(Collected data)
########

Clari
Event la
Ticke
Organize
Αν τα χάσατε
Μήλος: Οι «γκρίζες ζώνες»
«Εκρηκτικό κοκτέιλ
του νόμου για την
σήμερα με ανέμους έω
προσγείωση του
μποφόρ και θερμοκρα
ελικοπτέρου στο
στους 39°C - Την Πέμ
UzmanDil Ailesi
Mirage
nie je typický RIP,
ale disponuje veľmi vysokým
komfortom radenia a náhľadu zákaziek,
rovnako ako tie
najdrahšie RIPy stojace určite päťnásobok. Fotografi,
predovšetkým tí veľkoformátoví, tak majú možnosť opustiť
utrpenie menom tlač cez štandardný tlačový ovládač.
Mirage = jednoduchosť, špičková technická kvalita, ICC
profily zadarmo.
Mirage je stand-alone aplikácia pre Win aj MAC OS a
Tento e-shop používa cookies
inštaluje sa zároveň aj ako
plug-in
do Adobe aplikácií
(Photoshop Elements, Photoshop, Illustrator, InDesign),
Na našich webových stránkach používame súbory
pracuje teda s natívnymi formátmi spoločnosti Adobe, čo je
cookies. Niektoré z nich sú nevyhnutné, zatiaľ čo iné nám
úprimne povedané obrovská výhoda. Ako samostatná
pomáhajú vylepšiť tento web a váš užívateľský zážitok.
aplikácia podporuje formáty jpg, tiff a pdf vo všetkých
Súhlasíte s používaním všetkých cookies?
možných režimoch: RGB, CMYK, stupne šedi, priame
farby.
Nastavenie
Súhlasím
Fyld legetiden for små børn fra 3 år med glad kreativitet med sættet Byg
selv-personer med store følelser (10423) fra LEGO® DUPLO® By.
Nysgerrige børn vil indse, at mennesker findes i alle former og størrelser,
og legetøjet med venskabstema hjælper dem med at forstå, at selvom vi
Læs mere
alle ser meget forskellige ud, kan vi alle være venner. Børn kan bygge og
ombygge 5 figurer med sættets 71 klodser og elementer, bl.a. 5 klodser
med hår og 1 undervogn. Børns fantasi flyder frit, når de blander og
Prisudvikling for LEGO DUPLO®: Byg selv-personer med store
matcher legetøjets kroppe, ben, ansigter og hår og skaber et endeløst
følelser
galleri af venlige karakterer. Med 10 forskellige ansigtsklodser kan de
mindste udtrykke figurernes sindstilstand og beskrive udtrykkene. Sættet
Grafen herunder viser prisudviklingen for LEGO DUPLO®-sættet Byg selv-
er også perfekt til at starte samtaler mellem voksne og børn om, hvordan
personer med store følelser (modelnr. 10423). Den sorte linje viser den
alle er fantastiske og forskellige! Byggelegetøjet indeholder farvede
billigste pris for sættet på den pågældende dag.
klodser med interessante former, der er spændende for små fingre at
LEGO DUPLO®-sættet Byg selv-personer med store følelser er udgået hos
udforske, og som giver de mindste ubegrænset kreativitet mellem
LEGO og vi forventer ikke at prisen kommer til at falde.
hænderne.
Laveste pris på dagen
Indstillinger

########

■ What you need to do
Please copy only the lines between the first line of the entries and the line with "pracuje teda s", keeping those two end lines as well, exactly as written.

■ Reply
Clari
Event la
Ticke
Organize
Αν τα χάσατε
Μήλος: Οι «γκρίζες ζώνες»
«Εκρηκτικό κοκτέιλ
του νόμου για την
σήμερα με ανέμους έω
προσγείωση του
μποφόρ και θερμοκρα
ελικοπτέρου στο
στους 39°C - Την Πέμ
UzmanDil Ailesi
Mirage
nie je typický RIP,
ale disponuje veľmi vysokým
komfortom radenia a náhľadu zákaziek,
rovnako ako tie
najdrahšie RIPy stojace určite päťnásobok. Fotografi,
predovšetkým tí veľkoformátoví, tak majú možnosť opustiť
utrpenie menom tlač cez štandardný tlačový ovládač.
Mirage = jednoduchosť, špičková technická kvalita, ICC
profily zadarmo.
Mirage je stand-alone aplikácia pre Win aj MAC OS a
Tento e-shop používa cookies
inštaluje sa zároveň aj ako
plug-in
do Adobe aplikácií
(Photoshop Elements, Photoshop, Illustrator, InDesign),
Na našich webových stránkach používame súbory
pracuje teda s natívnymi formátmi spoločnosti Adobe, čo je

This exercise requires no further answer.